En relación al primer enunciado vamos a establecer que no hay país industrializado que no sea del PRIMER MUNDO y no hay país del PRIMER MUNDO que no sea industrializado, tal vez debamos, por lo menos sospechar, que existe una relación entre desarrollo tecnológico y desarrollo económico, político y social.
Si con el término “industria” nos referimos a la producción de manufacturas dejando de lado la producción primaria vamos a extendernos un poco y hablar del modelo agro exportador e importador de manufacturas y de su desarrollo en nuestra historia, No es esto un examen económico financiero del modelo sino que intenta ser un análisis realizado en clave histórica.
LA GUERRA DE LA TRIPLE ALIANZA:
El contenido de hierro en su forma oxidada (Fe2O3) no solo fue útil a los efectos de proveer a la tierra de la hermana Republica del Paraguay su tonalidad rojiza sino también fue funcional a una política tendiente al desarrollo industrial. Fue así como hacia el año 1864 el país vecino gobernado por el Mariscal Francisco Solano López contaba con índices prácticamente nulos de desocupación, muy altos en alfabetización y entre otros avances se instalaban las primeras fundiciones de hierro de América del Sur en las ciudades de Asunción e Ybicui y se botaba el primer buque a vapor de Latinoamérica.

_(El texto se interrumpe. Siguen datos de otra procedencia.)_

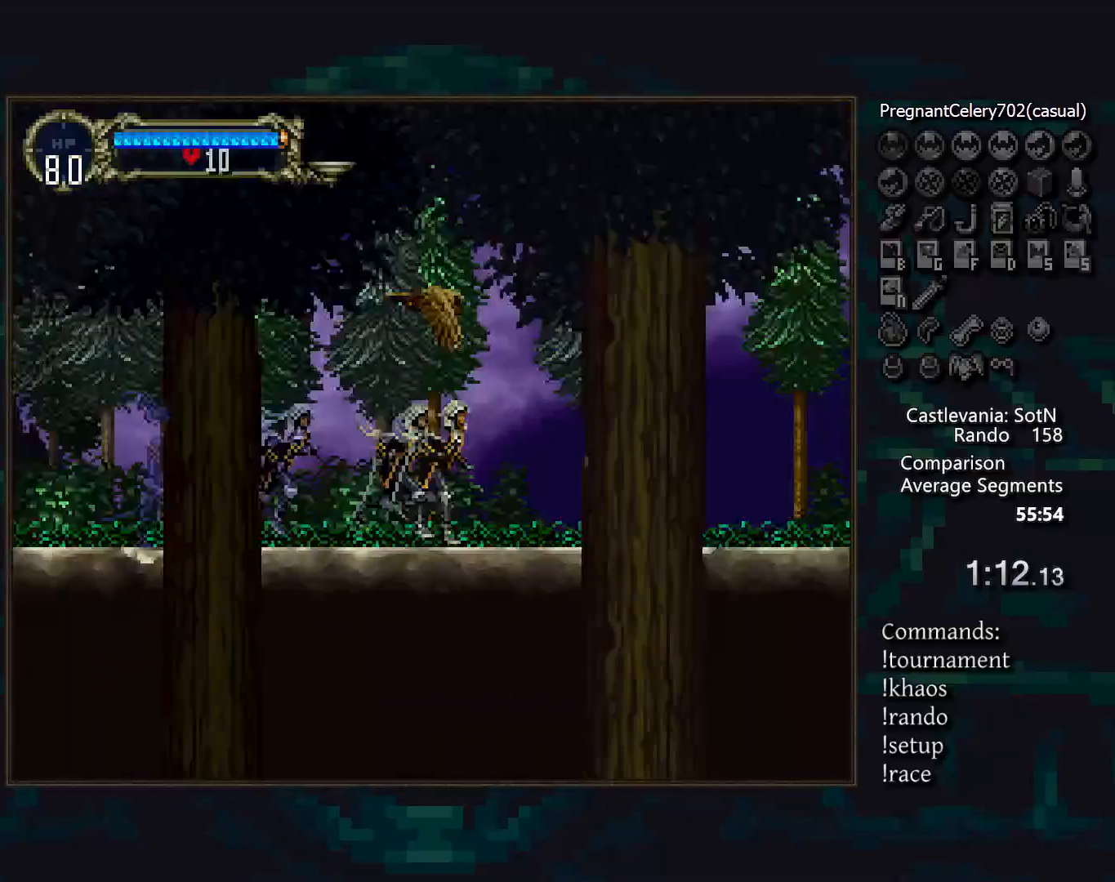
{"buttons": [], "events": [[67, "TRIANGLE", "down"], [150, "TRIANGLE", "up"], [250, "TRIANGLE", "down"], [333, "TRIANGLE", "up"], [417, "TRIANGLE", "down"], [483, "TRIANGLE", "up"]]}
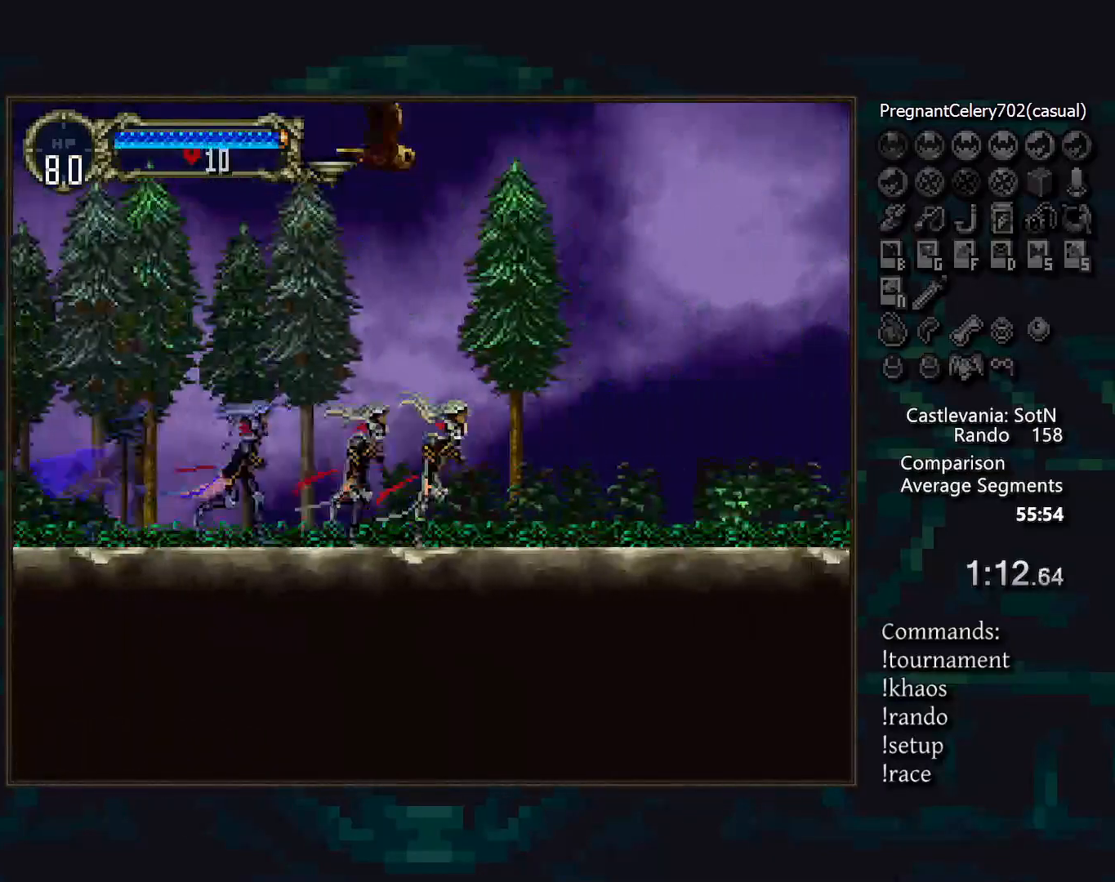
{"buttons": [], "events": [[67, "TRIANGLE", "down"], [133, "TRIANGLE", "up"], [233, "TRIANGLE", "down"], [300, "TRIANGLE", "up"], [383, "TRIANGLE", "down"], [467, "TRIANGLE", "up"]]}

Mientras tanto los demás países de la región mantenían el modelo de exportación de materias primas provenientes del agro e importación de manufacturas provenientes de los países europeos, los países centrales, las grandes potencias industrializadas, a saber y por citar un ejemplo Gran Bretaña, aquella monarquía con la cual los argentinos hemos mantenido una relación de amor odio tan cercana a la histeria y tan lejana a la cordura, era un país con fuertes intereses comerciales en la región y nuestros hermanos paraguayos con su crecimiento industrial significaban a los gringos algo muy parecido a un grano en el orto.
Otro país hermano, la Republica Oriental del Uruguay, se debatía en guerra civil entre dos bandos: El Partido Blanco liderado por Bernardo Prudencio Berro y el Partido Colorado liderado por Venancio Flores. El primer bando, gobernaba el país y sostenía el ya redundante modelo agro exportador con fuertes vínculos con la Inglaterra industrializada y potencia, el segundo, con ideas regionalistas pretendía establecer vínculos mas estrechos con Paraguay, aquel paisito que se perfilaba como potencia industrial en la región.
Resultante de esta afinidad entre Solano López y el Partido Colorado del Uruguay fue que el gobernante paraguayo solicitó al gobierno argentino permiso para cruzar sus tropas por la Provincia de Corrientes y acudir como refuerzo militar de su amigo líder del partido Colorado en su lucha con el Partido Blanco. El presidente argentino, Bartolomé Mitre, también sostenía los “beneficios” del modelo “liberal” de exportación de materias primas e importación de manufacturas y, consecuentemente con esto mantenía vínculos con el Reino Unido, es por esto último y por compromisos contraídos con el Brasil que le negó dicho permiso al gobernante paraguayo.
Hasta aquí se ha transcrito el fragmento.